В середине дня инспектор подошел ко мне с замаскированным под вежливую просьбу требованием: я должна дать ему показания о произошедших в замке событиях в качестве свидетеля. Он отвел меня в оружейную, которая была на время превращена в своего рода полицейский штаб, и предложил мне сесть в удобное кресло, тем самым начав процедуру, которую ему приходилось выполнять уже далеко не один раз.

— Записывай все то, что мы сейчас будем говорить, сержант, — приказал инспектор Франке молодому полицейскому, разрывавшемуся между желаниями успевать смотреть и в свой блокнот, и на мое платье, под которым перед его мысленным взором вырисовывались мои женские прелести. — Итак, барышня, не могли бы вы рассказать мне, что вы делали прошлой ночью, в то время, когда произошли известные вам события?

— Ну конечно, расскажу. После окончания празднования я вернулась в свою комнату. Посреди ночи…

— Извините, — перебил меня инспектор, — вы не могли бы указать более точное время?

— Пожалуй, могу. Я легла спать где-то между двумя часами и половиной третьего, а примерно между половиной пятого и пятью я услышала шум.

— Что это был за шум?

— Какие-то удары и беготня по коридорам. Как будто кто-то хлопал дверями или бросал тяжелые предметы на пол.

— Ara… Продолжайте.

— Я выглянула в коридор, чтобы узнать, что там происходит, и увидела великого герцога и маршала Комбеля.
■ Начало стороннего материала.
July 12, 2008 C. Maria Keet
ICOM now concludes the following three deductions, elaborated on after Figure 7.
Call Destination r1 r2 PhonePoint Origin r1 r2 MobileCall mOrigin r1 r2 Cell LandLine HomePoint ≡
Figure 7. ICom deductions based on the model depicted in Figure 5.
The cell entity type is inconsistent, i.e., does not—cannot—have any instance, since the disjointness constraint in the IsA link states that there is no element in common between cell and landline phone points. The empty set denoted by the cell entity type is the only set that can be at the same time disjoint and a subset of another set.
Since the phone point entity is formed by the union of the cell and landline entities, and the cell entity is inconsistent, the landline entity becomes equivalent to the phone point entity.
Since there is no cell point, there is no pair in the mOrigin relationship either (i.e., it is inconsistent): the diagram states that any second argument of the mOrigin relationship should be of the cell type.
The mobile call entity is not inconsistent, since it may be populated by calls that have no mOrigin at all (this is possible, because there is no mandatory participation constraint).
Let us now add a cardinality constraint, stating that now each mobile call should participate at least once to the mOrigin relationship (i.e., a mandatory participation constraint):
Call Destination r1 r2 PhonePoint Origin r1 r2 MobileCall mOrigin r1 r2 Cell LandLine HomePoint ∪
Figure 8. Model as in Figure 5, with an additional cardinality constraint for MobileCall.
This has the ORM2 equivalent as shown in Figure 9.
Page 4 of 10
Вероятно, они тоже услышали шум и, опасаясь, что в дом пробрались воры, решили его осмотреть.

— А почему они не сообщили ничего охране замка?
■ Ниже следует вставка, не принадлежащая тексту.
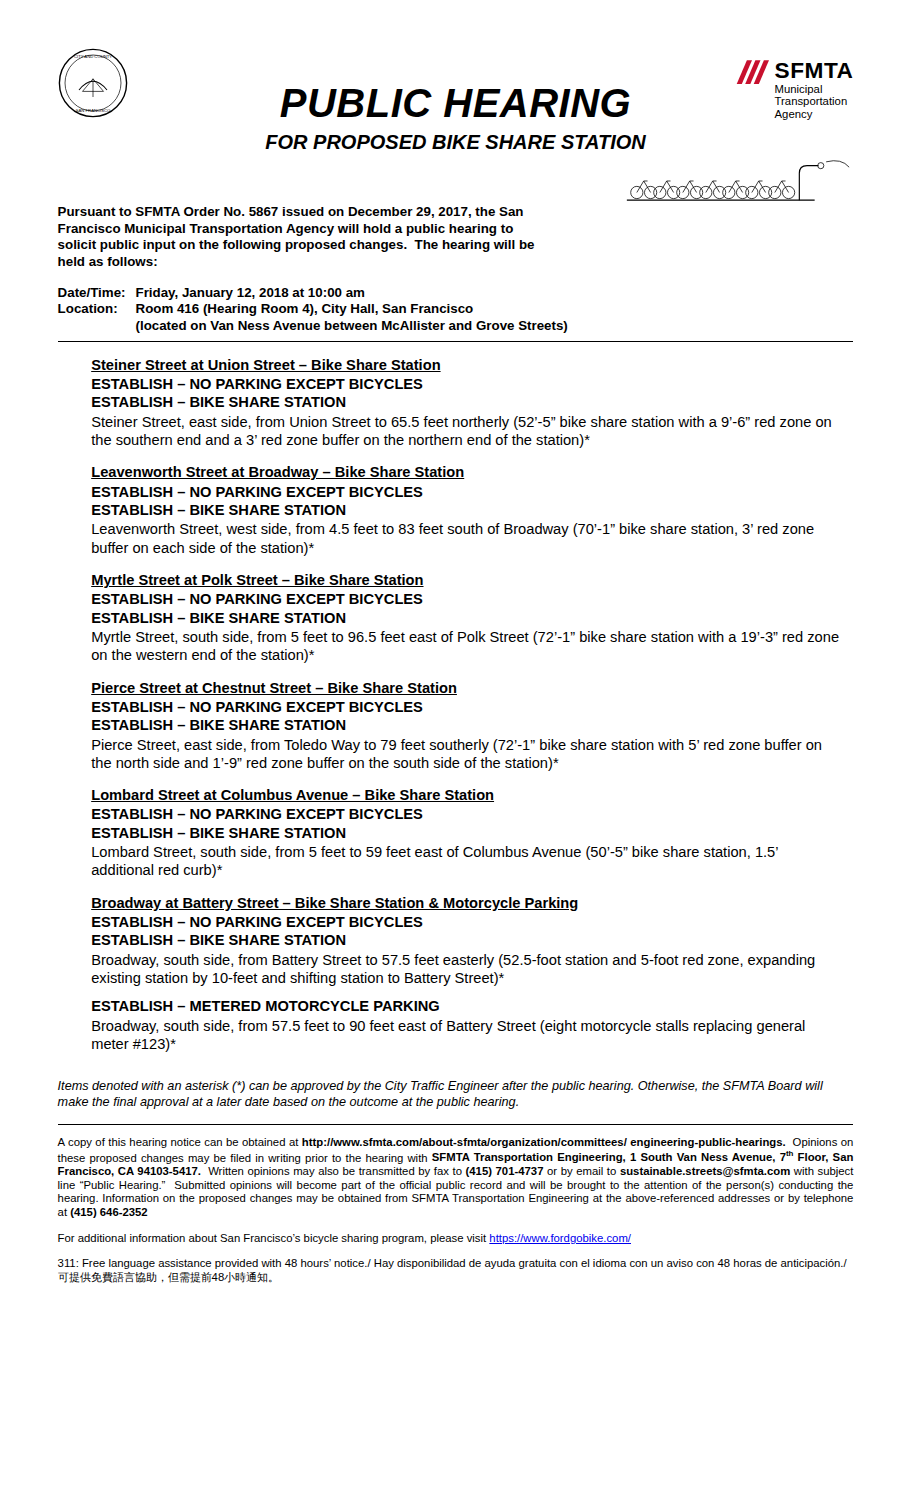CITY AND COUNTY SAN FRANCISCO
SFMTA
Municipal
Transportation
Agency
PUBLIC HEARING
FOR PROPOSED BIKE SHARE STATION
Pursuant to SFMTA Order No. 5867 issued on December 29, 2017, the San Francisco Municipal Transportation Agency will hold a public hearing to solicit public input on the following proposed changes. The hearing will be held as follows:
| Date/Time: | Friday, January 12, 2018 at 10:00 am |
| Location: | Room 416 (Hearing Room 4), City Hall, San Francisco (located on Van Ness Avenue between McAllister and Grove Streets) |
Steiner Street at Union Street – Bike Share Station
ESTABLISH – NO PARKING EXCEPT BICYCLES
ESTABLISH – BIKE SHARE STATION
Steiner Street, east side, from Union Street to 65.5 feet northerly (52’-5” bike share station with a 9’-6” red zone on the southern end and a 3’ red zone buffer on the northern end of the station)*
Leavenworth Street at Broadway – Bike Share Station
ESTABLISH – NO PARKING EXCEPT BICYCLES
ESTABLISH – BIKE SHARE STATION
Leavenworth Street, west side, from 4.5 feet to 83 feet south of Broadway (70’-1” bike share station, 3’ red zone buffer on each side of the station)*
Myrtle Street at Polk Street – Bike Share Station
ESTABLISH – NO PARKING EXCEPT BICYCLES
ESTABLISH – BIKE SHARE STATION
Myrtle Street, south side, from 5 feet to 96.5 feet east of Polk Street (72’-1” bike share station with a 19’-3” red zone on the western end of the station)*
Pierce Street at Chestnut Street – Bike Share Station
ESTABLISH – NO PARKING EXCEPT BICYCLES
ESTABLISH – BIKE SHARE STATION
Pierce Street, east side, from Toledo Way to 79 feet southerly (72’-1” bike share station with 5’ red zone buffer on the north side and 1’-9” red zone buffer on the south side of the station)*
Lombard Street at Columbus Avenue – Bike Share Station
ESTABLISH – NO PARKING EXCEPT BICYCLES
ESTABLISH – BIKE SHARE STATION
Lombard Street, south side, from 5 feet to 59 feet east of Columbus Avenue (50’-5” bike share station, 1.5’ additional red curb)*
Broadway at Battery Street – Bike Share Station & Motorcycle Parking
ESTABLISH – NO PARKING EXCEPT BICYCLES
ESTABLISH – BIKE SHARE STATION
Broadway, south side, from Battery Street to 57.5 feet easterly (52.5-foot station and 5-foot red zone, expanding existing station by 10-feet and shifting station to Battery Street)*
ESTABLISH – METERED MOTORCYCLE PARKING
Broadway, south side, from 57.5 feet to 90 feet east of Battery Street (eight motorcycle stalls replacing general meter #123)*
Items denoted with an asterisk (*) can be approved by the City Traffic Engineer after the public hearing. Otherwise, the SFMTA Board will make the final approval at a later date based on the outcome at the public hearing.
A copy of this hearing notice can be obtained at http://www.sfmta.com/about-sfmta/organization/committees/ engineering-public-hearings. Opinions on these proposed changes may be filed in writing prior to the hearing with SFMTA Transportation Engineering, 1 South Van Ness Avenue, 7th Floor, San Francisco, CA 94103-5417. Written opinions may also be transmitted by fax to (415) 701-4737 or by email to sustainable.streets@sfmta.com with subject line “Public Hearing.” Submitted opinions will become part of the official public record and will be brought to the attention of the person(s) conducting the hearing. Information on the proposed changes may be obtained from SFMTA Transportation Engineering at the above-referenced addresses or by telephone at (415) 646-2352
For additional information about San Francisco’s bicycle sharing program, please visit https://www.fordgobike.com/
311: Free language assistance provided with 48 hours’ notice./ Hay disponibilidad de ayuda gratuita con el idioma con un aviso con 48 horas de anticipación./ 可提供免費語言協助，但需提前48小時通知。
— Не знаю. Наверное, они смогут ответить на этот вопрос. Воздержавшись от каких-либо реплик по этому поводу, инспектор жестом показал мне, чтобы я продолжила свой рассказ.

— Они спустились на первый этаж. Минут через пять-десять я услышала еще один удар… Хотя нет, еще раньше я увидела, как из своей комнаты вышла баронесса фон Вахер. Ее тоже разбудил доносившийся из коридора шум. Затем я спустилась на первый этаж и увидела в оружейной своего кузена. У него была рана на лбу. Его ударили по голове вазой: на полу повсюду валялись ее осколки.

— Вы кого-нибудь заметили?

— Нет, никого. Злоумышленник, по всей видимости, убежал в противоположном направлении еще до того, как я пришла.

— И что происходило дальше?

— Вскоре пришел мажордом, и его высочество отправил его за начальником охраны. Затем мы проводили его высочество в его покои, чтобы обработать там его рану.

— Вы и маршал?

— Да. Затем маршал ушел, и я ухаживала за его высочеством одна, пока не пришел врач. Через некоторое время мы услышали выстрел.

— А вы не помните, в какое именно время? Я на несколько секунд задумалась.

— Примерно в половине шестого. Во всяком случае, не позднее шести. Кстати, несколькими минутами раньше я выходила из покоев его высочества, чтобы принести ему болеутоляющее средство. Идя по коридору, я увидела, как из комнаты господина Ильяновича вышел герцог Карл.

— Вы абсолютно уверены, что это была именно та комната и что вы видели именно его?

— Да, абсолютно.

— Однако если это произошло раньше, то отсюда следует, что стрелял не он.

— А я и не говорю, что стрелял он. Я всего лишь сказала, что видела, как он оттуда выходил.